[Document section]:

# Team Assembler

![header](../images/The_Marvel_Universe.png)

In this first notebook we are going to substract all the characters from different Marvel heroes and villain teams to create the graph that is going to be used on the project

In [1]:
import json
import urllib.request

import re

import pandas as pd
import numpy as np


from tqdm.notebook import tqdm

tqdm.pandas()

To get who bellongs in which team, first we need to get all the teams. We use `Category:Earth-616/Teams` for that.

In [2]:
def get_teams():
  
  cmcontinue_text = ""
  first_time = True
  
  team_list = []
  
  while cmcontinue_text or first_time: 
  
    first_time = False
  
    baseurl = "https://marvel.fandom.com/api.php?"
    action = "action=query&list=categorymembers"
    q_title = "cmtitle=Category:Earth-616/Teams"

    content = "prop=revisions&rvprop=content&rvslots=*"
    dataformat ="format=json"
    cmcontinue = "cmlimit=max&cmcontinue={}".format(cmcontinue_text)

    query = "{}{}&{}&{}&{}&{}".format(baseurl, action, q_title, content, dataformat, cmcontinue)
    wikiresponse = urllib.request.urlopen(query)
    wikidata = wikiresponse.read()
    wikitext = wikidata.decode('utf-8')
    
    wiki_json = json.loads(wikitext)
    
    team_list += [team["title"] for team in wiki_json["query"]["categorymembers"]
                 if not team["title"].startswith("Category:")]
    
    if "continue" in list(wiki_json.keys()):
      cmcontinue_text = wiki_json["continue"]["cmcontinue"]
    else:
      cmcontinue_text = ""
      
  first_time = True
    
  while cmcontinue_text or first_time: 
  
    first_time = False
  
    baseurl = "https://marvel.fandom.com/api.php?"
    action = "action=query&list=categorymembers"
    q_title = "cmtitle=Category:Earth-616/Organizations"

[Material supplied]:
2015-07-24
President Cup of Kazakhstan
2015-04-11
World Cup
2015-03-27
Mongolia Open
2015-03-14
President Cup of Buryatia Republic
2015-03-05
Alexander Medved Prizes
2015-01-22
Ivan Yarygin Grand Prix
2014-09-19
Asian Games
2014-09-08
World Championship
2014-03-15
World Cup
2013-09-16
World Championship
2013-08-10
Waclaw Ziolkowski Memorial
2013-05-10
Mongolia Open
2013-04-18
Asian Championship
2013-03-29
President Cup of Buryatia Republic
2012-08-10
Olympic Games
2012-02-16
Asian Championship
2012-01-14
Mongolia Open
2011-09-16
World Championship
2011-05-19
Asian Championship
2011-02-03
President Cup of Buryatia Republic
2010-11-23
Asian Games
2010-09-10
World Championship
...
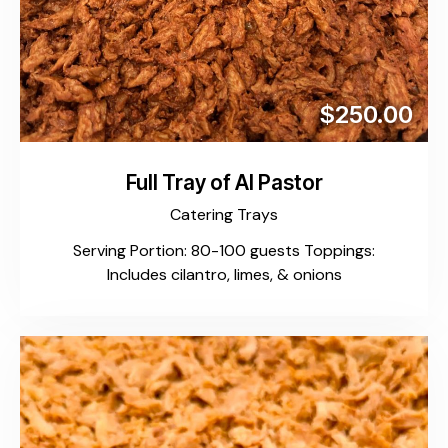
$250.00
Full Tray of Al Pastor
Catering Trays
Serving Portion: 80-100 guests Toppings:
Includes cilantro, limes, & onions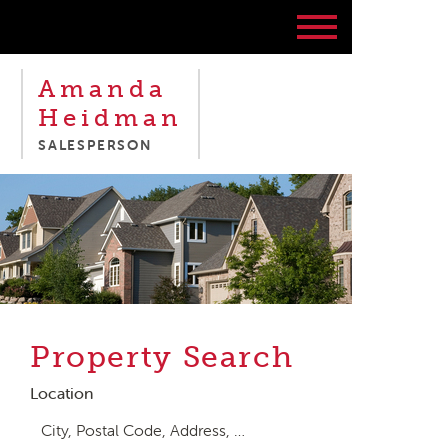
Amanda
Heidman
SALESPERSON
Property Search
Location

[Problems and tasks]:
a) In the Marvel teams notebook, swap "wikiresponse" for "api_response" and write out the part between "wikiresponse = urllib.request.urlopen(query)" and "wiki_json = json.loads(wikitext)", inclusive.
b) Which category does the Marvel teams notebook use to get all the teams?
c) Please take the Marvel teams notebook further, continuing its code from where it stops.
The records above come from a separate source.

[Answers to each task]:
a)
api_response = urllib.request.urlopen(query)
    wikidata = api_response.read()
    wikitext = wikidata.decode('utf-8')
    
    wiki_json = json.loads(wikitext)

b) `Category:Earth-616/Teams`

c)
    content = "prop=revisions&rvprop=content&rvslots=*"
    dataformat ="format=json"
    cmcontinue = "cmlimit=max&cmcontinue={}".format(cmcontinue_text)

    query = "{}{}&{}&{}&{}&{}".format(baseurl, action, q_title, content, dataformat, cmcontinue)
    wikiresponse = urllib.request.urlopen(query)
    wikidata = wikiresponse.read()
    wikitext = wikidata.decode('utf-8')
    
    wiki_json = json.loads(wikitext)
    
    team_list += [team["title"] for team in wiki_json["query"]["categorymembers"]
                 if not team["title"].startswith("Category:")]
    
    if "continue" in list(wiki_json.keys()):
      cmcontinue_text = wiki_json["continue"]["cmcontinue"]
    else:
      cmcontinue_text = ""
      
  return team_list

In [3]:
teams = list(set(get_teams()))

In [4]:
len(teams)

3051

With this we get that there are 1778 different teams. Now we need the members of each team. Luckily, there is a special page where we can get that: `Category:{team_name}/Members`

In [5]:
def getMembers(team):  
  cmcontinue_text = ""
  first_time = True
  
  member_list = []
  
  while cmcontinue_text or first_time: 
  
    first_time = False
  
    baseurl = "https://marvel.fandom.com/api.php?"
    action = "action=query&list=categorymembers"
    q_title = "cmtitle=Category:{}/Members".format(urllib.parse.quote_plus(team.replace(" ", "_")))

    content = "prop=revisions&rvprop=content&rvslots=*"
    dataformat ="format=json"
    cmcontinue = "cmlimit=max&cmcontinue={}".format(cmcontinue_text)

    query = "{}{}&{}&{}&{}&{}".format(baseurl, action, q_title, content, dataformat, cmcontinue)
    wikiresponse = urllib.request.urlopen(query)
    wikidata = wikiresponse.read()
    wikitext = wikidata.decode('utf-8')
    
    wiki_json = json.loads(wikitext)
    
    member_list += [member["title"] for member in wiki_json["query"]["categorymembers"]]
    
    if "continue" in list(wiki_json.keys()):
      cmcontinue_text = wiki_json["continue"]["cmcontinue"]
    else:
      cmcontinue_text = ""
      
  return member_list

In [6]:
dataset = []
for team in tqdm(teams):
  dataset.append([team, getMembers(team)])

  0%|          | 0/3051 [00:00<?, ?it/s]

In [7]:
df = pd.DataFrame(dataset, columns=["team_name", "members"])
df

Unnamed: 0,team_name,members
0,Oracle Inc. (Earth-616),"[Anita Savvy (Earth-616), Caleb Alexander (Ear..."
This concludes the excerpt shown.